* Work item *
In the answer, each line must appear exactly as in the records, and no picture may appear.

Stored dataset items
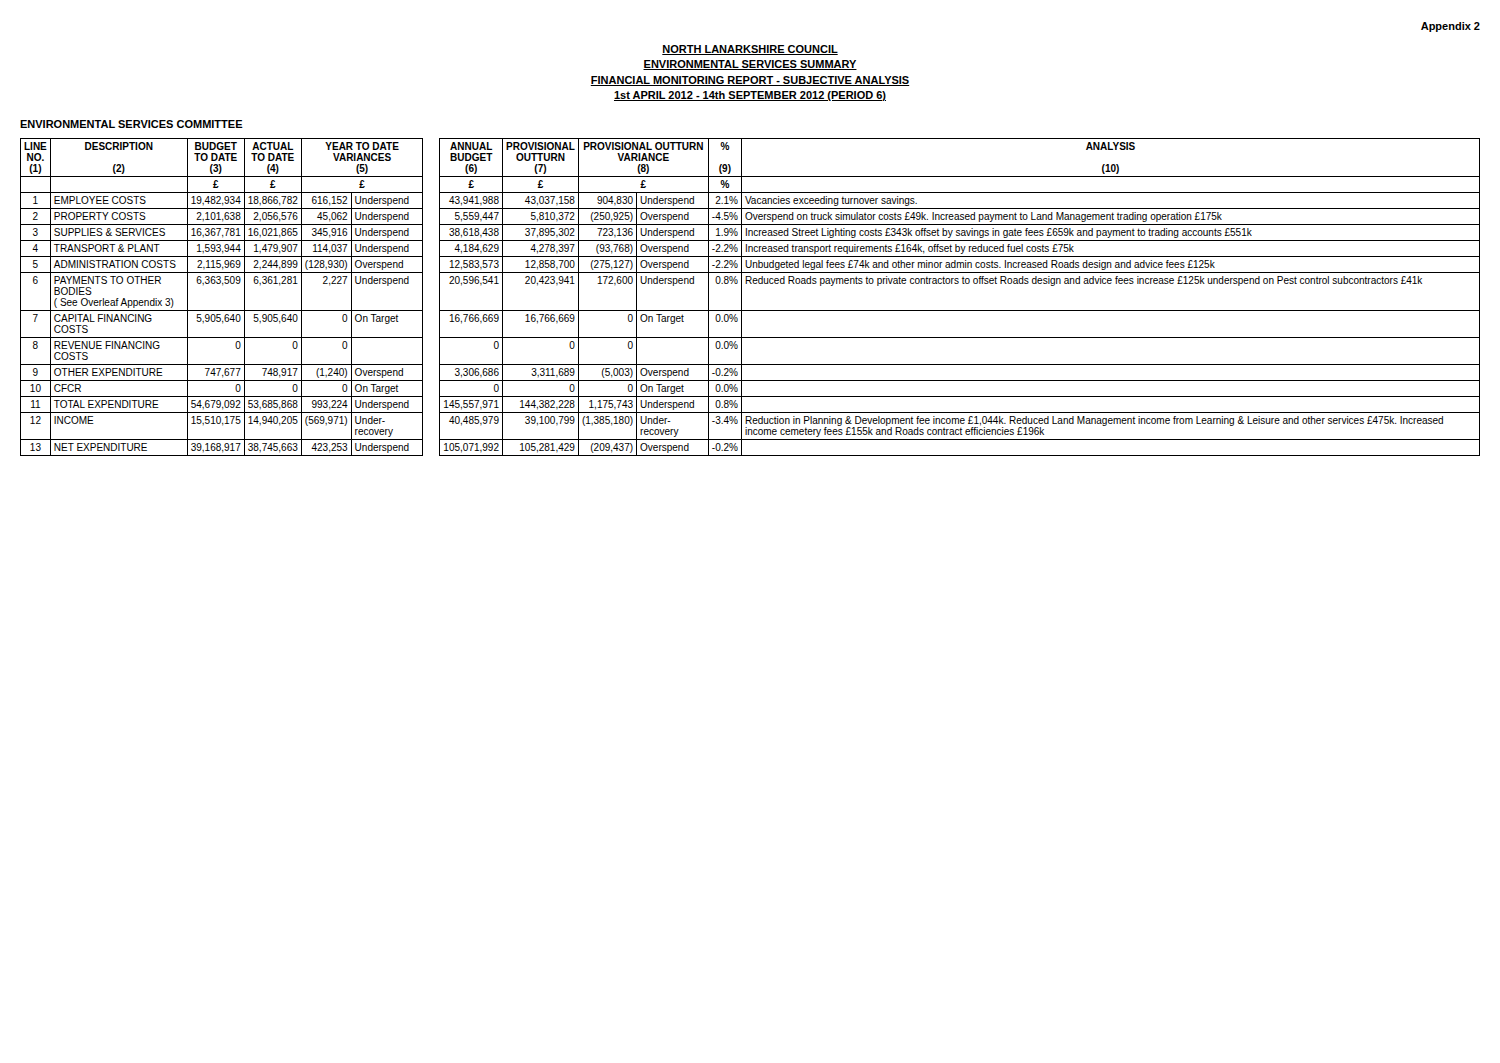Appendix 2
NORTH LANARKSHIRE COUNCIL
ENVIRONMENTAL SERVICES SUMMARY
FINANCIAL MONITORING REPORT - SUBJECTIVE ANALYSIS
1st APRIL 2012 - 14th SEPTEMBER 2012 (PERIOD 6)
ENVIRONMENTAL SERVICES COMMITTEE
| LINE NO. (1) | DESCRIPTION (2) | BUDGET TO DATE (3) | ACTUAL TO DATE (4) | YEAR TO DATE VARIANCES (5) | | ANNUAL BUDGET (6) | PROVISIONAL OUTTURN (7) | PROVISIONAL OUTTURN VARIANCE (8) | % (9) | ANALYSIS (10) |
| --- | --- | --- | --- | --- | --- | --- | --- | --- | --- | --- |
| | | £ | £ | £ | | £ | £ | £ | % | |
| 1 | EMPLOYEE COSTS | 19,482,934 | 18,866,782 | 616,152 | Underspend | | 43,941,988 | 43,037,158 | 904,830 | Underspend | 2.1% | Vacancies exceeding turnover savings. |
| 2 | PROPERTY COSTS | 2,101,638 | 2,056,576 | 45,062 | Underspend | | 5,559,447 | 5,810,372 | (250,925) | Overspend | -4.5% | Overspend on truck simulator costs £49k. Increased payment to Land Management trading operation £175k |
| 3 | SUPPLIES & SERVICES | 16,367,781 | 16,021,865 | 345,916 | Underspend | | 38,618,438 | 37,895,302 | 723,136 | Underspend | 1.9% | Increased Street Lighting costs £343k offset by savings in gate fees £659k and payment to trading accounts £551k |
| 4 | TRANSPORT & PLANT | 1,593,944 | 1,479,907 | 114,037 | Underspend | | 4,184,629 | 4,278,397 | (93,768) | Overspend | -2.2% | Increased transport requirements £164k, offset by reduced fuel costs £75k |
| 5 | ADMINISTRATION COSTS | 2,115,969 | 2,244,899 | (128,930) | Overspend | | 12,583,573 | 12,858,700 | (275,127) | Overspend | -2.2% | Unbudgeted legal fees £74k and other minor admin costs. Increased Roads design and advice fees £125k |
| 6 | PAYMENTS TO OTHER BODIES ( See Overleaf Appendix 3) | 6,363,509 | 6,361,281 | 2,227 | Underspend | | 20,596,541 | 20,423,941 | 172,600 | Underspend | 0.8% | Reduced Roads payments to private contractors to offset Roads design and advice fees increase £125k underspend on Pest control subcontractors £41k |
| 7 | CAPITAL FINANCING COSTS | 5,905,640 | 5,905,640 | 0 | On Target | | 16,766,669 | 16,766,669 | 0 | On Target | 0.0% | |
| 8 | REVENUE FINANCING COSTS | 0 | 0 | 0 | | | 0 | 0 | 0 | | 0.0% | |
| 9 | OTHER EXPENDITURE | 747,677 | 748,917 | (1,240) | Overspend | | 3,306,686 | 3,311,689 | (5,003) | Overspend | -0.2% | |
| 10 | CFCR | 0 | 0 | 0 | On Target | | 0 | 0 | 0 | On Target | 0.0% | |
| 11 | TOTAL EXPENDITURE | 54,679,092 | 53,685,868 | 993,224 | Underspend | | 145,557,971 | 144,382,228 | 1,175,743 | Underspend | 0.8% | |
| 12 | INCOME | 15,510,175 | 14,940,205 | (569,971) | Under-recovery | | 40,485,979 | 39,100,799 | (1,385,180) | Under-recovery | -3.4% | Reduction in Planning & Development fee income £1,044k. Reduced Land Management income from Learning & Leisure and other services £475k. Increased income cemetery fees £155k and Roads contract efficiencies £196k |
| 13 | NET EXPENDITURE | 39,168,917 | 38,745,663 | 423,253 | Underspend | | 105,071,992 | 105,281,429 | (209,437) | Overspend | -0.2% | |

* Exercise answer *
Appendix 2
NORTH LANARKSHIRE COUNCIL
ENVIRONMENTAL SERVICES SUMMARY
FINANCIAL MONITORING REPORT - SUBJECTIVE ANALYSIS
1st APRIL 2012 - 14th SEPTEMBER 2012 (PERIOD 6)
ENVIRONMENTAL SERVICES COMMITTEE
| LINE NO. (1) | DESCRIPTION (2) | BUDGET TO DATE (3) | ACTUAL TO DATE (4) | YEAR TO DATE VARIANCES (5) | | ANNUAL BUDGET (6) | PROVISIONAL OUTTURN (7) | PROVISIONAL OUTTURN VARIANCE (8) | % (9) | ANALYSIS (10) |
| --- | --- | --- | --- | --- | --- | --- | --- | --- | --- | --- |
| | | £ | £ | £ | | £ | £ | £ | % | |
| 1 | EMPLOYEE COSTS | 19,482,934 | 18,866,782 | 616,152 | Underspend | | 43,941,988 | 43,037,158 | 904,830 | Underspend | 2.1% | Vacancies exceeding turnover savings. |
| 2 | PROPERTY COSTS | 2,101,638 | 2,056,576 | 45,062 | Underspend | | 5,559,447 | 5,810,372 | (250,925) | Overspend | -4.5% | Overspend on truck simulator costs £49k. Increased payment to Land Management trading operation £175k |
| 3 | SUPPLIES & SERVICES | 16,367,781 | 16,021,865 | 345,916 | Underspend | | 38,618,438 | 37,895,302 | 723,136 | Underspend | 1.9% | Increased Street Lighting costs £343k offset by savings in gate fees £659k and payment to trading accounts £551k |
| 4 | TRANSPORT & PLANT | 1,593,944 | 1,479,907 | 114,037 | Underspend | | 4,184,629 | 4,278,397 | (93,768) | Overspend | -2.2% | Increased transport requirements £164k, offset by reduced fuel costs £75k |
| 5 | ADMINISTRATION COSTS | 2,115,969 | 2,244,899 | (128,930) | Overspend | | 12,583,573 | 12,858,700 | (275,127) | Overspend | -2.2% | Unbudgeted legal fees £74k and other minor admin costs. Increased Roads design and advice fees £125k |
| 6 | PAYMENTS TO OTHER BODIES ( See Overleaf Appendix 3) | 6,363,509 | 6,361,281 | 2,227 | Underspend | | 20,596,541 | 20,423,941 | 172,600 | Underspend | 0.8% | Reduced Roads payments to private contractors to offset Roads design and advice fees increase £125k underspend on Pest control subcontractors £41k |
| 7 | CAPITAL FINANCING COSTS | 5,905,640 | 5,905,640 | 0 | On Target | | 16,766,669 | 16,766,669 | 0 | On Target | 0.0% | |
| 8 | REVENUE FINANCING COSTS | 0 | 0 | 0 | | | 0 | 0 | 0 | | 0.0% | |
| 9 | OTHER EXPENDITURE | 747,677 | 748,917 | (1,240) | Overspend | | 3,306,686 | 3,311,689 | (5,003) | Overspend | -0.2% | |
| 10 | CFCR | 0 | 0 | 0 | On Target | | 0 | 0 | 0 | On Target | 0.0% | |
| 11 | TOTAL EXPENDITURE | 54,679,092 | 53,685,868 | 993,224 | Underspend | | 145,557,971 | 144,382,228 | 1,175,743 | Underspend | 0.8% | |
| 12 | INCOME | 15,510,175 | 14,940,205 | (569,971) | Under-recovery | | 40,485,979 | 39,100,799 | (1,385,180) | Under-recovery | -3.4% | Reduction in Planning & Development fee income £1,044k. Reduced Land Management income from Learning & Leisure and other services £475k. Increased income cemetery fees £155k and Roads contract efficiencies £196k |
| 13 | NET EXPENDITURE | 39,168,917 | 38,745,663 | 423,253 | Underspend | | 105,071,992 | 105,281,429 | (209,437) | Overspend | -0.2% | |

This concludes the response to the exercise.